Hugh Hunter, The Inquirer: These musicians never forget their roots in country and gospel and turn out a beautifully harmonized "Peace in the Valley." They were also attracted to black music (Phillips was a leader in recording African American rhythm and blues), and just before intermission you hear the mix of influences as "Rockin' Robin" blends into "I Shall Not Be Moved."

Anne Marie Scalies, BroadwayWorld: Normally, it's the vibe of an opening night audience that always leaps to their feet but this show is bound to have a Standing-O for its entire run! The entire finale sequence which includes all the greats, "Hound Dog", "Ghostriders In the Sky", "See You Later Alligator", and "Whole Lotta Shakin" will make you want more, even after the other 20 hits throughout the evening are played! This picky theatre goer has the time of her life.

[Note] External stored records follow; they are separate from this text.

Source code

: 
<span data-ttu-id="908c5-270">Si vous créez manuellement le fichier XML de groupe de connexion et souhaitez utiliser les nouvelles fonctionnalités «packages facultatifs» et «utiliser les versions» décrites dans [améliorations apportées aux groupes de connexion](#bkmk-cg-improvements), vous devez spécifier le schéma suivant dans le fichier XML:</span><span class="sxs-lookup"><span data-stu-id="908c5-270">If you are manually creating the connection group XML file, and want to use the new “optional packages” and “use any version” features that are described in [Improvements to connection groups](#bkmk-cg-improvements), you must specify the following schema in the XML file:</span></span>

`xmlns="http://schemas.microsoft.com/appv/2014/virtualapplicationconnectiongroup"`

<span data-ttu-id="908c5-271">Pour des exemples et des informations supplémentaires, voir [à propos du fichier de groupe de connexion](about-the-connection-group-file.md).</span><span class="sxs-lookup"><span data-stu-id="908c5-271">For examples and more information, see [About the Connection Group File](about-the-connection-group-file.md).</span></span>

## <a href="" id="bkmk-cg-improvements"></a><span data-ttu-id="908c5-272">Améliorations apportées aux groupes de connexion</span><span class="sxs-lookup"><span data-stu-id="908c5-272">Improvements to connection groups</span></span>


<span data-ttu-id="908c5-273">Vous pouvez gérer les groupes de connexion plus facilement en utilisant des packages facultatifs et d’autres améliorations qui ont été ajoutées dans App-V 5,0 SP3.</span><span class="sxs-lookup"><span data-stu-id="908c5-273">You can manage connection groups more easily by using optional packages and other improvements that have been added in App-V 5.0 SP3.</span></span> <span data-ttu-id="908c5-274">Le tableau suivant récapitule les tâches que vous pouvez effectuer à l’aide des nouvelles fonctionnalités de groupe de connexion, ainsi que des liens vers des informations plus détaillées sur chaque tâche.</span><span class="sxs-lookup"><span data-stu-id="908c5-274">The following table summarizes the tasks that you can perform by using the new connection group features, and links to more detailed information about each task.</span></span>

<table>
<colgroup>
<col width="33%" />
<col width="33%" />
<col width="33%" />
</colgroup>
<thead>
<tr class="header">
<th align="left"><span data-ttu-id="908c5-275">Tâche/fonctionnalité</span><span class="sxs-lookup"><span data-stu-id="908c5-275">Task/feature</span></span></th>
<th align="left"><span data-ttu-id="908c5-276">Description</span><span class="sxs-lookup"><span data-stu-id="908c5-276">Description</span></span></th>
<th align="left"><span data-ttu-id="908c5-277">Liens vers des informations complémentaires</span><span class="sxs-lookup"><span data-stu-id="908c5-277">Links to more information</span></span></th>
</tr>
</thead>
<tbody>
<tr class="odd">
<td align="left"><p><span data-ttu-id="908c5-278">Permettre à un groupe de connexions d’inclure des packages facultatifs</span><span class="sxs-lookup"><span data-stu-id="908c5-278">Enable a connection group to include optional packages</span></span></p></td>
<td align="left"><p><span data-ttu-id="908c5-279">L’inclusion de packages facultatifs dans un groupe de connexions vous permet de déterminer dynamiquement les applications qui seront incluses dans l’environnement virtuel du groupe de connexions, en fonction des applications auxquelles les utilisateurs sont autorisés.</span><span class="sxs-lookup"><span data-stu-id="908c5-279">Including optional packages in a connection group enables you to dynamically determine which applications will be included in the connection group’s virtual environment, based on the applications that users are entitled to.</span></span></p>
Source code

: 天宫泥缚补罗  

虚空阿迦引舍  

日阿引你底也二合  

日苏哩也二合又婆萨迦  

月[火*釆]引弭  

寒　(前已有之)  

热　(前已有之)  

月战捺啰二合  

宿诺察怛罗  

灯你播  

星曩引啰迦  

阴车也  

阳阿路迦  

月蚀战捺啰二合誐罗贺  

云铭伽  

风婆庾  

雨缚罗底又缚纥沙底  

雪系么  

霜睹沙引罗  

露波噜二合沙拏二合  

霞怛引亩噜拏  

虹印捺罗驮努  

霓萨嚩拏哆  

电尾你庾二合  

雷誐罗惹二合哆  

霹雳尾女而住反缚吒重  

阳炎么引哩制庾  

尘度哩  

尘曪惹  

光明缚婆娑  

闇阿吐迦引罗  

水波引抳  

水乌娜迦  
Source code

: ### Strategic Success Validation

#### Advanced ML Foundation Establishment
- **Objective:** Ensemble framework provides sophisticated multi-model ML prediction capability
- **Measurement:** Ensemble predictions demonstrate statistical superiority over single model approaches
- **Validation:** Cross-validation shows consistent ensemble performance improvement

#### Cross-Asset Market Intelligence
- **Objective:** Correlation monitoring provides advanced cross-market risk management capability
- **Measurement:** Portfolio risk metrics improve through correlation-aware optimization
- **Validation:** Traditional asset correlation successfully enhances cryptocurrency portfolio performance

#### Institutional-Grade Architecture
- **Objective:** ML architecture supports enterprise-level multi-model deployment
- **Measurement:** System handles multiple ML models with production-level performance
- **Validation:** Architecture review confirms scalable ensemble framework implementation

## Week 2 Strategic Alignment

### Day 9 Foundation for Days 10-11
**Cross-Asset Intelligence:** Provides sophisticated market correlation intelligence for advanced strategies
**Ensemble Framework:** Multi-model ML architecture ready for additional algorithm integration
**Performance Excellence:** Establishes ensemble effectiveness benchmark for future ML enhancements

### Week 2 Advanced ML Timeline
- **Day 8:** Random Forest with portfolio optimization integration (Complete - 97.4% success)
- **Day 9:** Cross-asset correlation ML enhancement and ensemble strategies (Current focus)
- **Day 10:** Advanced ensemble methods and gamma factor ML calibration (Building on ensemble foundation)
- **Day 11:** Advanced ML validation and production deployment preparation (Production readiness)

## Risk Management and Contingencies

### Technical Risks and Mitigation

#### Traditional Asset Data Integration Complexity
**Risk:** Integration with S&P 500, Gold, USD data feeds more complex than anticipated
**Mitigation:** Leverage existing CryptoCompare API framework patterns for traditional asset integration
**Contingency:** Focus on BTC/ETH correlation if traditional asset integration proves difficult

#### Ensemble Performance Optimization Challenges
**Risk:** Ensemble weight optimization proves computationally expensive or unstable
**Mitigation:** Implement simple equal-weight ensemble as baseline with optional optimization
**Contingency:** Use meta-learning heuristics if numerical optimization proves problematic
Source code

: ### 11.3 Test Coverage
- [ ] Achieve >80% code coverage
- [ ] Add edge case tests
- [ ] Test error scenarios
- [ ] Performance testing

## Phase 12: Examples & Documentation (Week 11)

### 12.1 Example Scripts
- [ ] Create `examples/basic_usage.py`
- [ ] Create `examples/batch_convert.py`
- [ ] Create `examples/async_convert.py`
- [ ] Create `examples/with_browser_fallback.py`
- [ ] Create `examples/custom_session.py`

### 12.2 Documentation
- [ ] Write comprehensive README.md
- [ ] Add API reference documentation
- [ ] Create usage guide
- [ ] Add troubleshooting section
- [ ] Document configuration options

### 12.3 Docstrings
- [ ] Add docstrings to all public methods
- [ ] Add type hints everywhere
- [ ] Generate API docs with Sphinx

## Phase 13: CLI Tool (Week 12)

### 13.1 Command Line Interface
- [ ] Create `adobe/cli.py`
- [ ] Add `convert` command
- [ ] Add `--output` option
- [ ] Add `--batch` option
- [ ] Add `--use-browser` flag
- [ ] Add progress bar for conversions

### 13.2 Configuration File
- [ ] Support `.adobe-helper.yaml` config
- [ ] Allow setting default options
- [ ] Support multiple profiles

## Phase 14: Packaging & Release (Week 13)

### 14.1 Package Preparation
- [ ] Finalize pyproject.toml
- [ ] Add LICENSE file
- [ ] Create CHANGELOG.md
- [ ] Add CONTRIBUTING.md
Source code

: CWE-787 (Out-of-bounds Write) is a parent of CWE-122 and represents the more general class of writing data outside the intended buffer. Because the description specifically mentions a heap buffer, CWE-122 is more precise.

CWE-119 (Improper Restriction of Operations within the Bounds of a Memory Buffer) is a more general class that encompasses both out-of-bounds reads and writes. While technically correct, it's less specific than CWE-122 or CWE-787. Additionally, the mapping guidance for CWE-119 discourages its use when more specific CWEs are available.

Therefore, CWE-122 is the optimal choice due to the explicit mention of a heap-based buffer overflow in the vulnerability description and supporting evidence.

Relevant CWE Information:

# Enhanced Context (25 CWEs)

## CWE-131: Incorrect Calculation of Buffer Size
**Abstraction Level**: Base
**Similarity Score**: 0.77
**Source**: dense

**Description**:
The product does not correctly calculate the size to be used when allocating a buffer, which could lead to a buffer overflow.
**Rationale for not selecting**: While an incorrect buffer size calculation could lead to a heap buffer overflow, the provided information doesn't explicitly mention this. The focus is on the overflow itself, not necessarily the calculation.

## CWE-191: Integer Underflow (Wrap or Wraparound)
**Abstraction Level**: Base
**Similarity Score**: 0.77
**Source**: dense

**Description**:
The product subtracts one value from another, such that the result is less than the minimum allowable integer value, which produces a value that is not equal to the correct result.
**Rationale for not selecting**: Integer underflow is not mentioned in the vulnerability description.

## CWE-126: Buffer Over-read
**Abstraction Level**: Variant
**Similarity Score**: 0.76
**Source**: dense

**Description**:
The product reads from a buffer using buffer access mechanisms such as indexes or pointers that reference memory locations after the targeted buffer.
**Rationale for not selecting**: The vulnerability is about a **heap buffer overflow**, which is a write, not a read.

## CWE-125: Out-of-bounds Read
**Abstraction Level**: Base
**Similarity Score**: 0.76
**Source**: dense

Jean Brenner, Bucks County Herald: Elvis Presley is the biggest star among them. Ari McKay Wilford resembles Presley, plays and gyrates as Presley did, and his voice is Presley-like. However, at times, I found him difficult to understand. I know Presley's enunciation was not the clearest, and neither is Wilford's. The final two essential musician singers are James David Larson playing bass as Jay Perkins, and Zach Cossman, a member of "Blue Man Group" who was excellent as drummer Luke Holland. James Ludwig is excellent in capturing the persona of Sam Phillips, his excitement to have his guys together again ... his disappointment that they are not staying. In spite of that, he plays harmonica and joins in the jamming at the end. The audience absolutely loved the show. All were on their feet for the final extended jam session.